I want to add a new dripper to my collection and will most probably be getting a Fast Tech clone. I have a Trident already (which I love) so here are my narrowed down options:


Trident V2 
Omega
Gaia
Igo-M
As you can tell from the links they are all airflow adjustable. I prefer to have the different draw options.

Does anyone have any experience with either of these? Is there something else you want me to consider?

I'm inclined towards the Igo-M, as a dual and quad coil setup will be super easy and it's got the option of an extremely open draw. Trident V2 is sure to be a winner but this version seems to be full of flaws. Omega and Gaia looks solid.

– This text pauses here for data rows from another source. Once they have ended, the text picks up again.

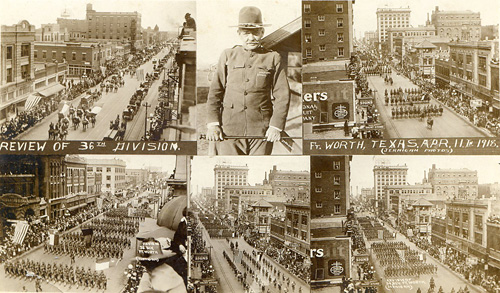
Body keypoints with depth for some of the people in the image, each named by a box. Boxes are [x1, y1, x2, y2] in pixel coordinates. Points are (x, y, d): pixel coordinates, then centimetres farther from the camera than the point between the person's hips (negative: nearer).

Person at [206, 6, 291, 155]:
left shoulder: (273, 59, 7)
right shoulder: (228, 56, 11)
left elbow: (282, 95, 3)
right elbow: (215, 91, 8)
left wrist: (276, 126, -8)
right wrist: (212, 123, -2)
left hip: (261, 130, -1)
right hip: (229, 128, 1)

Your advice on this topic will be sincerely appreciated and future generations are sure to prosper from it.


----------



## thekeeperza (14/4/14)

I have the Omega. My initial impressions are here. After using it for a few weeks I do like it and have come to love the adjustable airflow. If you enjoy serious airflow this won't disappoint - the air holes are about 3mm. Not the easiest to build coils on as the base cup is deep and the post holes are below the rim of the cup.

Reactions: Like 1


----------



## Rowan Francis (14/4/14)

Igo M would be my choice .

Reactions: Like 1


----------



## Reinvanhardt (14/4/14)

Cool thanks guys. I'm still in two minds regarding the Igo-M and Omega. Will make the decision when the time comes to order and let you know.


----------



## Andre (14/4/14)

I know nothing of these drippers, but do like the look of the Igo-M.

Reactions: Agree 1


----------



## Alex (14/4/14)

That Igo-M would be my choice too.

Reactions: Agree 1


----------